The plan is about switching to a single user, I will stick to rootless podman this is for sure. It is more about dedicated users or a single one.
I don’t want to tell you one way or the other because it’s kinda dubious anyway, but if all services run as the same user the need for root is kinda moot when it comes to crossing between services or expanding the scope of an attack. Of course it is better than all things running as root, but if I popped a machine as some “low privilege” user that still had access to all running services I’m not sure I’d care so much about escalating to root.
It’s always effort vs risk.
Since it’s a do once and forget kind of thing I’d rate effort rather low.
As for risk in the worst case scenario a single service being compromised means all of them are with the attacker getting access to everything those services can access, including all the credentials. Will you make an effort to be on top of all the updates for all services?
As far as I’m concerned: At home all containers for each service get a separate user.
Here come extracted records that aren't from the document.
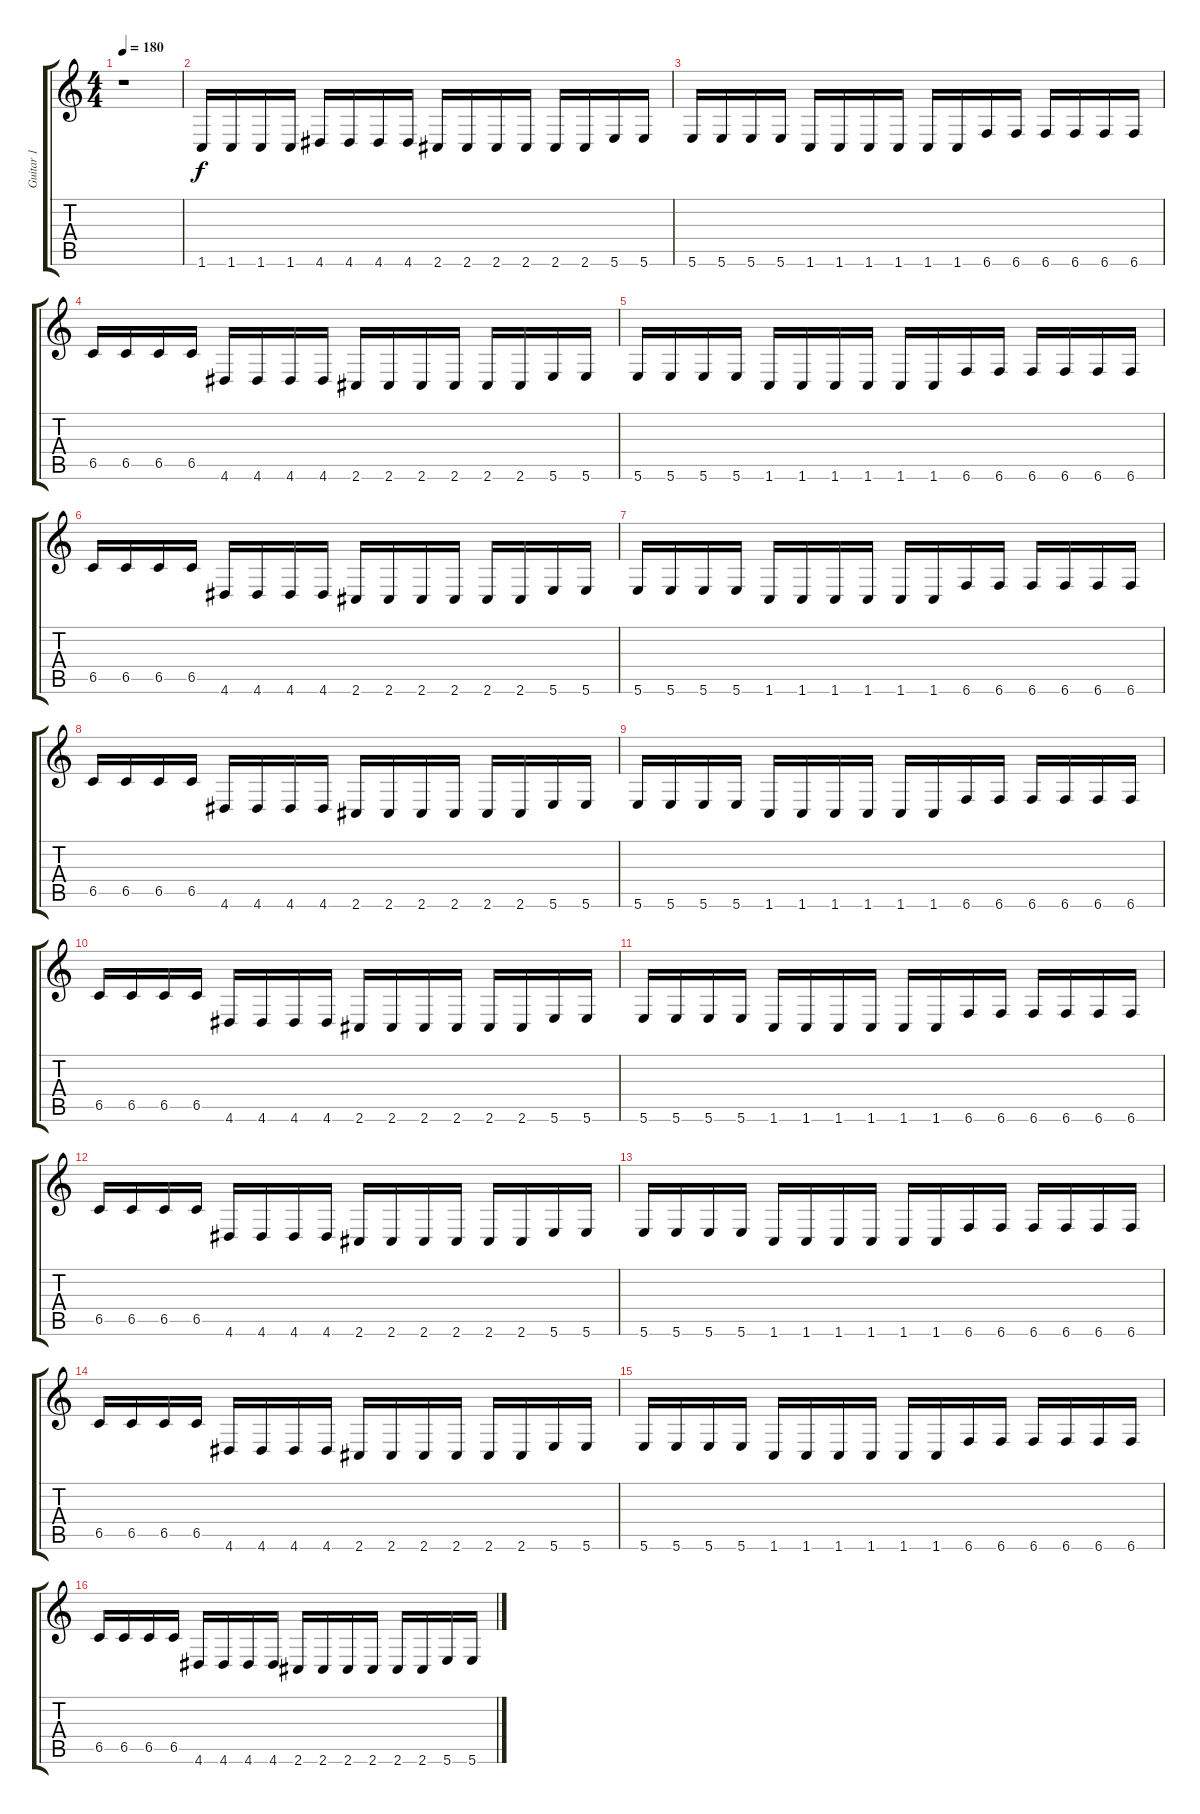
\track ("Guitar 1" "Guitar 1") {instrument distortionguitar}
\staff {score tabs}
\tuning (Db4 Ab3 E3 B2 Gb2 B1) {hide}
\ts (4 4)
\tempo 180
\clef g2
\ks c
r.1{dy f} |
1.6.16 1.6.16 1.6.16 1.6.16 4.6.16 4.6.16 4.6.16 4.6.16 2.6.16 2.6.16 2.6.16 2.6.16 2.6.16 2.6.16 5.6.16 5.6.16 |
5.6.16 5.6.16 5.6.16 5.6.16 1.6.16 1.6.16 1.6.16 1.6.16 1.6.16 1.6.16 6.6.16 6.6.16 6.6.16 6.6.16 6.6.16 6.6.16 |
6.5.16 6.5.16 6.5.16 6.5.16 4.6.16 4.6.16 4.6.16 4.6.16 2.6.16 2.6.16 2.6.16 2.6.16 2.6.16 2.6.16 5.6.16 5.6.16 |
5.6.16 5.6.16 5.6.16 5.6.16 1.6.16 1.6.16 1.6.16 1.6.16 1.6.16 1.6.16 6.6.16 6.6.16 6.6.16 6.6.16 6.6.16 6.6.16 |
6.5.16 6.5.16 6.5.16 6.5.16 4.6.16 4.6.16 4.6.16 4.6.16 2.6.16 2.6.16 2.6.16 2.6.16 2.6.16 2.6.16 5.6.16 5.6.16 |
5.6.16 5.6.16 5.6.16 5.6.16 1.6.16 1.6.16 1.6.16 1.6.16 1.6.16 1.6.16 6.6.16 6.6.16 6.6.16 6.6.16 6.6.16 6.6.16 |
6.5.16 6.5.16 6.5.16 6.5.16 4.6.16 4.6.16 4.6.16 4.6.16 2.6.16 2.6.16 2.6.16 2.6.16 2.6.16 2.6.16 5.6.16 5.6.16 |
5.6.16 5.6.16 5.6.16 5.6.16 1.6.16 1.6.16 1.6.16 1.6.16 1.6.16 1.6.16 6.6.16 6.6.16 6.6.16 6.6.16 6.6.16 6.6.16 |
6.5.16 6.5.16 6.5.16 6.5.16 4.6.16 4.6.16 4.6.16 4.6.16 2.6.16 2.6.16 2.6.16 2.6.16 2.6.16 2.6.16 5.6.16 5.6.16 |
5.6.16 5.6.16 5.6.16 5.6.16 1.6.16 1.6.16 1.6.16 1.6.16 1.6.16 1.6.16 6.6.16 6.6.16 6.6.16 6.6.16 6.6.16 6.6.16 |
6.5.16 6.5.16 6.5.16 6.5.16 4.6.16 4.6.16 4.6.16 4.6.16 2.6.16 2.6.16 2.6.16 2.6.16 2.6.16 2.6.16 5.6.16 5.6.16 |
5.6.16 5.6.16 5.6.16 5.6.16 1.6.16 1.6.16 1.6.16 1.6.16 1.6.16 1.6.16 6.6.16 6.6.16 6.6.16 6.6.16 6.6.16 6.6.16 |
6.5.16 6.5.16 6.5.16 6.5.16 4.6.16 4.6.16 4.6.16 4.6.16 2.6.16 2.6.16 2.6.16 2.6.16 2.6.16 2.6.16 5.6.16 5.6.16 |
5.6.16 5.6.16 5.6.16 5.6.16 1.6.16 1.6.16 1.6.16 1.6.16 1.6.16 1.6.16 6.6.16 6.6.16 6.6.16 6.6.16 6.6.16 6.6.16 |
6.5.16 6.5.16 6.5.16 6.5.16 4.6.16 4.6.16 4.6.16 4.6.16 2.6.16 2.6.16 2.6.16 2.6.16 2.6.16 2.6.16 5.6.16 5.6.16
At work every container does.
It’s not going to make a meaningful difference in your threat model and it will cause a lot of hassle for extra configuration and broken docker images, so I wouldn’t bother.
There is some nice tooling for transparent user name spaces coming down the pipeline in Kubernetes which will be a nice 0-effort security upgrade, but if you don’t have the tooling, I would say it’s not worth it.
https://kubernetes.io/docs/concepts/workloads/pods/user-namespaces/
I guess I will try with a k3s on my workstation, but for a single NAS, I am not sure any kubernetes distribution is useful for now :)
One if my clients got hacked via an insecure application, that was used to get a shell, to then escalate to root via docker. Luckily it was a white hat team we hired.
Is it worth it to go rootless? Depends on your threat model.
For my home setup I don’t bother.
I am already running rootless podman. My question is more about dedicated service users vs single user to run everything, still in rootless podman. I like podman and its integration with systemd to manage the life cycle of the container compared to docker.